SyringeDrawQuestion: One of our phlebotomists always uses a 20ml syringe to draw patients requiring many tests. It seems to me she needs to be trained to use tube holders instead. According to the standards, are there any circumstances in which a syringe would be preferred over a tube holder system?

Our Response: The CLSI standards don't address device selection with one exception: it states syringes with needles should be avoided whenever possible due to the increased risk of needlesticks.

That's because syringes are the device in use when most healthcare professionals sustain accidental needlesticks. So the phlebotomist's choice is pretty much a matter of personal preference unless it is established in the facility's policy. We agree syringe use should be minimized. Besides the safety concern, a 20cc syringe adds to the cost of the procedure and should only be used when the vein selected requires it, i.e., is fragile or anticipated to collapse when the full vacuum of the tube is applied.

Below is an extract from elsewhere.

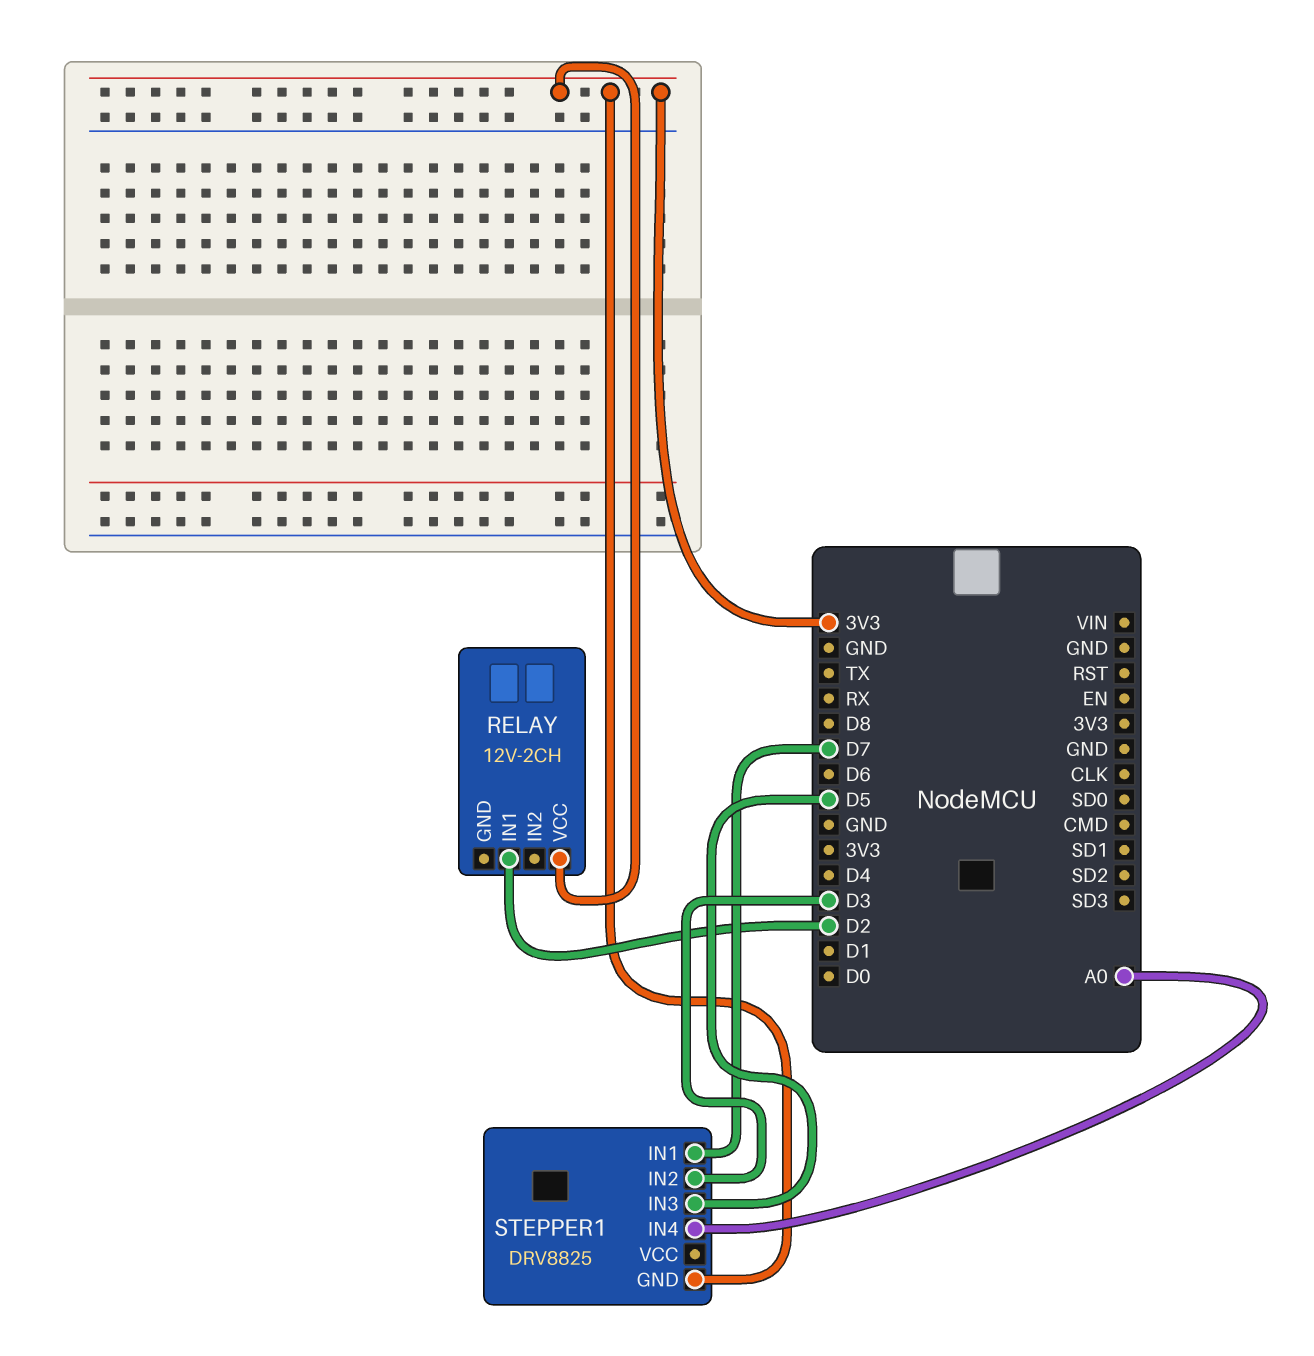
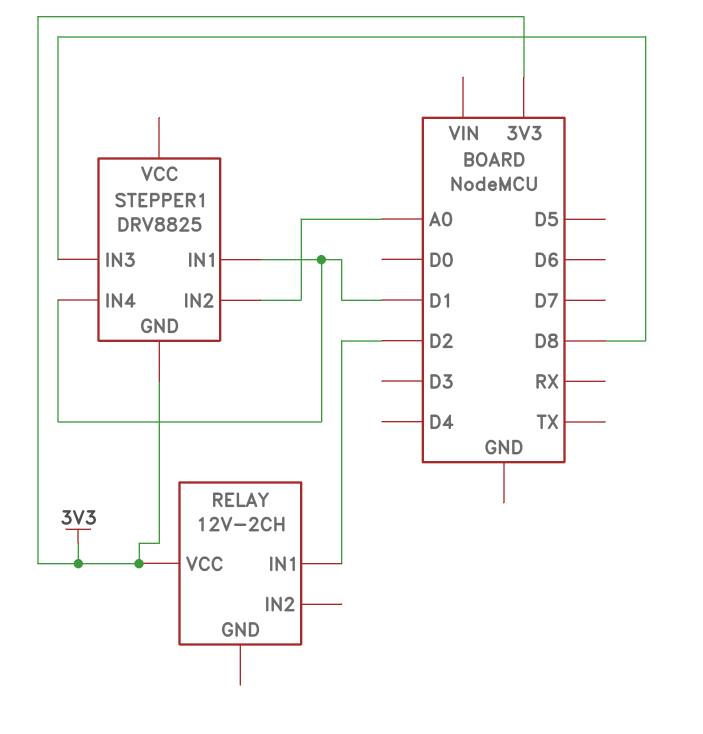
STEPPER1 pin IN1: D7 -> D1
STEPPER1 pin IN2: D3 -> A0
STEPPER1 pin IN3: D5 -> D8
STEPPER1 pin IN4: A0 -> D1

Perhaps the person feels more comfortable with syringes, and uses them on every patient. That, then, becomes a matter of retraining for versatility. Sarstedt (Newton, North Carolina) offers a blood collection product that incorporates the evacuated tube method and syringe-draw process into one system where the tube itself can be filled via aspiration, similar to a syringe draw.

If one-on-one coaching won't decrease use and changing systems is not possible, you should put it into your policies and procedures so that syringe overuse is easier to discipline.